With regard to your argument, I'm not sure what else Republicans/the Right could have done to make the Left aware that delegitimizing Bush was dangerous. It may be that the only way to make that clear involves actions that are out of bounds if one wants to have any hope of a peaceful civil society. And warnings about possible consequences of such delegitimization seem always to be interpreted as threats (or wild-eyed dooomsday-ism). So I'm not sure what course is open to those who would like to turn down the fire under the pot of political conflict and would like to convince the "not my President" contingent to do the same.

Grim said...

Death is a good tool to use to rule over mortals...

Indeed, I should think it would only be of any use with mortals.

Assistant Village Idiot said...

@ jaed - I think you have hit on something about some of Trump's opponents, such as the judges noted here. They believe that events are so dire, the country so near collapse, that they are willing to risk even the Constitution to "restore sanity." Well, some of Trump's eventual supporters felt the same way, though "electing one suspect politician for four years" is less extreme than "ignoring the Constitution." It may seem more extreme symbolically, but the downstream effects are smaller. Some acts of presidents can be rapidly undone, as we are seeing.

They are panicking because their tribe is in danger of not having so many places of honor (and places at the trough). They are not well able to distinguish between their danger and the nation's. This is true of political types in general. When someone tells us that "this is the most important election of our lifetimes" it is often true - for the person saying it. Their career may be in shambles if they or their candidate don't win.

jaed said...

It's not even that "things are so dire", I don't think. It's that Trump is doing them. It's not a reaction to the actions but to the man. (I realize this cuts against my comparisons to Bush. I'm not sure how to reconcile that—still thinking it through.)

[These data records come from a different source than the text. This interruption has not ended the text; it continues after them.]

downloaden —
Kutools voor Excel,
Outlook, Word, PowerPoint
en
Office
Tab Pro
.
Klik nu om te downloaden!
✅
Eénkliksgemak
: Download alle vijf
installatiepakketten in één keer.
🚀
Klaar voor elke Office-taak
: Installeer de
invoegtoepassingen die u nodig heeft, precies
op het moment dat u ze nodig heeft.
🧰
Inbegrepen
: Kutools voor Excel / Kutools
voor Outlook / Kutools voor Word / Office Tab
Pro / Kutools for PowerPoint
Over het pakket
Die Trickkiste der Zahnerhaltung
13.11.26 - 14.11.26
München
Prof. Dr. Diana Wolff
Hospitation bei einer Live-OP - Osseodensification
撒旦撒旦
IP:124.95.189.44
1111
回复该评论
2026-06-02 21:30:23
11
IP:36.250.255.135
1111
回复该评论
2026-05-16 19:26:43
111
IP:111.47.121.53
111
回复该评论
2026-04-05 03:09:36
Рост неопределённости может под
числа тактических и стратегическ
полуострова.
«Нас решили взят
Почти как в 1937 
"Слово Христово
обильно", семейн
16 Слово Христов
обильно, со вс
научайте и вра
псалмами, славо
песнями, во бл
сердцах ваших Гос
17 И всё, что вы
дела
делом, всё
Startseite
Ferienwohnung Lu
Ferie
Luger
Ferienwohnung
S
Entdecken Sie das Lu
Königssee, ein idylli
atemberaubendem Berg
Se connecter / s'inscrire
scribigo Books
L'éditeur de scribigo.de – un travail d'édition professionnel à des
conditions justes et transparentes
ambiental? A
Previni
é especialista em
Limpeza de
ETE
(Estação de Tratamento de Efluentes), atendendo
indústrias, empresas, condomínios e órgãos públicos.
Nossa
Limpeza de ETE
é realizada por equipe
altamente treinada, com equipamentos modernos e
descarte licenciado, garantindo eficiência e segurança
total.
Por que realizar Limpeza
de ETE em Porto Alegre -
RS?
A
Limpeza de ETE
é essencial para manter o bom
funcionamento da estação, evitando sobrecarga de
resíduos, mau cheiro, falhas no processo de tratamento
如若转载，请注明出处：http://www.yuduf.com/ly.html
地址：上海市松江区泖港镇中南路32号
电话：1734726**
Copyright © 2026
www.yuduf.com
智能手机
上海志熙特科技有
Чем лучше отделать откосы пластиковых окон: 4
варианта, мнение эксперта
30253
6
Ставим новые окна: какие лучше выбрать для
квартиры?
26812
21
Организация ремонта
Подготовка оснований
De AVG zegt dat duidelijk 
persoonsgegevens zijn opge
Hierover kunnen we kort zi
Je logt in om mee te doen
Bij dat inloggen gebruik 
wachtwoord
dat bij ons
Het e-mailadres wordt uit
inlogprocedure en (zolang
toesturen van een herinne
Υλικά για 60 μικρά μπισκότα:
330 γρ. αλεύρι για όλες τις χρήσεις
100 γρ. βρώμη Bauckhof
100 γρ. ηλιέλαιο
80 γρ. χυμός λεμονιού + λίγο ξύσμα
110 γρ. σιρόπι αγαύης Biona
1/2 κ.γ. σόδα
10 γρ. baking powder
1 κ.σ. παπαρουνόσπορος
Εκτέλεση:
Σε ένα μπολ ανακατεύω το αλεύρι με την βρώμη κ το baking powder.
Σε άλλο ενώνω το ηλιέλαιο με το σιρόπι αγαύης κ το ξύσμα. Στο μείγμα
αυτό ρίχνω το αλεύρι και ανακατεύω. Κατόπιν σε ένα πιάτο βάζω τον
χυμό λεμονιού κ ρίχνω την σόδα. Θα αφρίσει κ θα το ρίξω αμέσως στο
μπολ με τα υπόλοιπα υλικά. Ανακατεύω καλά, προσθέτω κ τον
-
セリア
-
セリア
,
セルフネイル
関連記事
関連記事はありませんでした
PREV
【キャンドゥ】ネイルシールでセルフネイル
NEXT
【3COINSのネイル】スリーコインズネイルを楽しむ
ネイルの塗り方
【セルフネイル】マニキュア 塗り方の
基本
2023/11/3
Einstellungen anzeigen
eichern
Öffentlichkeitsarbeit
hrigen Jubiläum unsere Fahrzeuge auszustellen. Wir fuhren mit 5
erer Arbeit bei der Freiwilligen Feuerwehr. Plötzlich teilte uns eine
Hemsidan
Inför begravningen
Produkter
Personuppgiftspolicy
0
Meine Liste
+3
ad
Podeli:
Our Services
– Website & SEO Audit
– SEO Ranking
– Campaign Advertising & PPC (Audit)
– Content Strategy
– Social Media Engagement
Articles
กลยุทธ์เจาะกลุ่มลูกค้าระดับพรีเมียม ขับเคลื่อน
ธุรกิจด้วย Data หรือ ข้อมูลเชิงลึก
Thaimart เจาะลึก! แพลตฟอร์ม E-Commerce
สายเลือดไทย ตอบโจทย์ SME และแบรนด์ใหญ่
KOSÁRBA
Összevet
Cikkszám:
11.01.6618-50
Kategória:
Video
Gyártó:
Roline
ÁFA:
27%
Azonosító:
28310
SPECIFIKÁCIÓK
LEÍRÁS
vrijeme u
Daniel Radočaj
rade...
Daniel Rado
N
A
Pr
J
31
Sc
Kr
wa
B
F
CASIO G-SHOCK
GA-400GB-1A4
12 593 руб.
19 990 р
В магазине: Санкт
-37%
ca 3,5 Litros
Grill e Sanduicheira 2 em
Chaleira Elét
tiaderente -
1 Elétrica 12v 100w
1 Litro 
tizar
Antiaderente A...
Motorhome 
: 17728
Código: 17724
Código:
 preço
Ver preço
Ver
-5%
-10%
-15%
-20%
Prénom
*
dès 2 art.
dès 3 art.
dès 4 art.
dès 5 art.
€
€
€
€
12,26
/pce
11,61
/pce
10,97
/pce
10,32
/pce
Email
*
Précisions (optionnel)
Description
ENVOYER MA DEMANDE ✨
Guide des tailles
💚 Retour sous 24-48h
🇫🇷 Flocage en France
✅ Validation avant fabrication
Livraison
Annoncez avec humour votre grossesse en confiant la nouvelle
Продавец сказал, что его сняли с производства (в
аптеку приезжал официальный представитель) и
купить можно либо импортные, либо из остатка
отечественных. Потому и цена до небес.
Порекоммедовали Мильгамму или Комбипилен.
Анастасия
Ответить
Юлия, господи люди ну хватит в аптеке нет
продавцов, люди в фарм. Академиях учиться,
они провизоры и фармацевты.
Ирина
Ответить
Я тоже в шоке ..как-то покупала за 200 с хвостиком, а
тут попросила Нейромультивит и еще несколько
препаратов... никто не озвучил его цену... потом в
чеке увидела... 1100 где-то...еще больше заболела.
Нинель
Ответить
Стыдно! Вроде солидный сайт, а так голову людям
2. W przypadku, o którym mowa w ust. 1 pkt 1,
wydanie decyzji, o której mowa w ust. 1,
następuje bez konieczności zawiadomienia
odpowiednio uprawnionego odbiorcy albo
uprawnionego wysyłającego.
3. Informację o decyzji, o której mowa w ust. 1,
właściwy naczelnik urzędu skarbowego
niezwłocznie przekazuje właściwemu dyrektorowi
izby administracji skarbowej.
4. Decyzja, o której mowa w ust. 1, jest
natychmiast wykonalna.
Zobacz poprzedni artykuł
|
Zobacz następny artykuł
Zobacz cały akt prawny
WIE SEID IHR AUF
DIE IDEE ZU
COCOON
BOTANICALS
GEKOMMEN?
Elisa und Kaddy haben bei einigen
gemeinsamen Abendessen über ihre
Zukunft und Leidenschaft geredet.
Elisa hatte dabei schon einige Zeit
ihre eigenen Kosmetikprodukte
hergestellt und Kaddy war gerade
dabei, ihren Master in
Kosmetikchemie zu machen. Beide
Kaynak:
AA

Megan McArdle remarked in horror upon Trump's statement to the effect that he would appeal the ruling made by "this so-called judge", on the occasion of the restraining order against his first EO. Now, that's not exactly bowing and scraping, but "it was a bad ruling, but we'll appeal and meanwhile abide by it" is hardly earthshaking. And yet Megan was terribly shocked:
blatant disrespect for a co-equal branch of government raises the fear that Trump will attempt extra-constitutional actions that courts will be forced to thwart [...] undermine or openly defy the judicial system. [...] profoundly undermines not only the Constitution, but the centuries of common-law tradition that preceded it [...] egregious violations of our constitutional tradition
(Don't even ask how upset she was over Trump's saying that Nordstrom's was treating his daughter unfairly by dropping her clothing line in response to boycott threats.)

Now, this reaction strikes me as near-unhinged; I'd consider it kind of nuts if it were coming from Salon, for heaven's sake. It takes the most uncharitable possible reading, and then makes it worse than even an uncharitable reading will support. And McArdle is normally cool and analytical, and is not a flaming lefty by any means. I have a hard time imagining her reacting this way to a similar four-word comment from any other politician or any other president—she might purse her lips a bit at the lack of manners, but she wouldn't be fearful that it heralded the breakdown of the Republic.

But since it's Trump, everything is different. A cool head is not necessary, and neither is sticking to the facts, and neither is a reasonable reading of the text. Panic is mandatory. Electing a politician who is widely disliked and a loose cannon is not even in the same solar system as discarding the Constitution. And yet we have people close to saying that since we did the first, the second is not such a big deal: if we have to get rid of the Constitution to thwart Trump from doing things he has the legal power to do, well, then the Constitution is well-lost.

I'm still coming to terms with the idea that so many influential countrymen of mine feel that way. As is probably obvious. It's my own unbelievable-but-all-too-real post-apocalyptic scenario, I guess.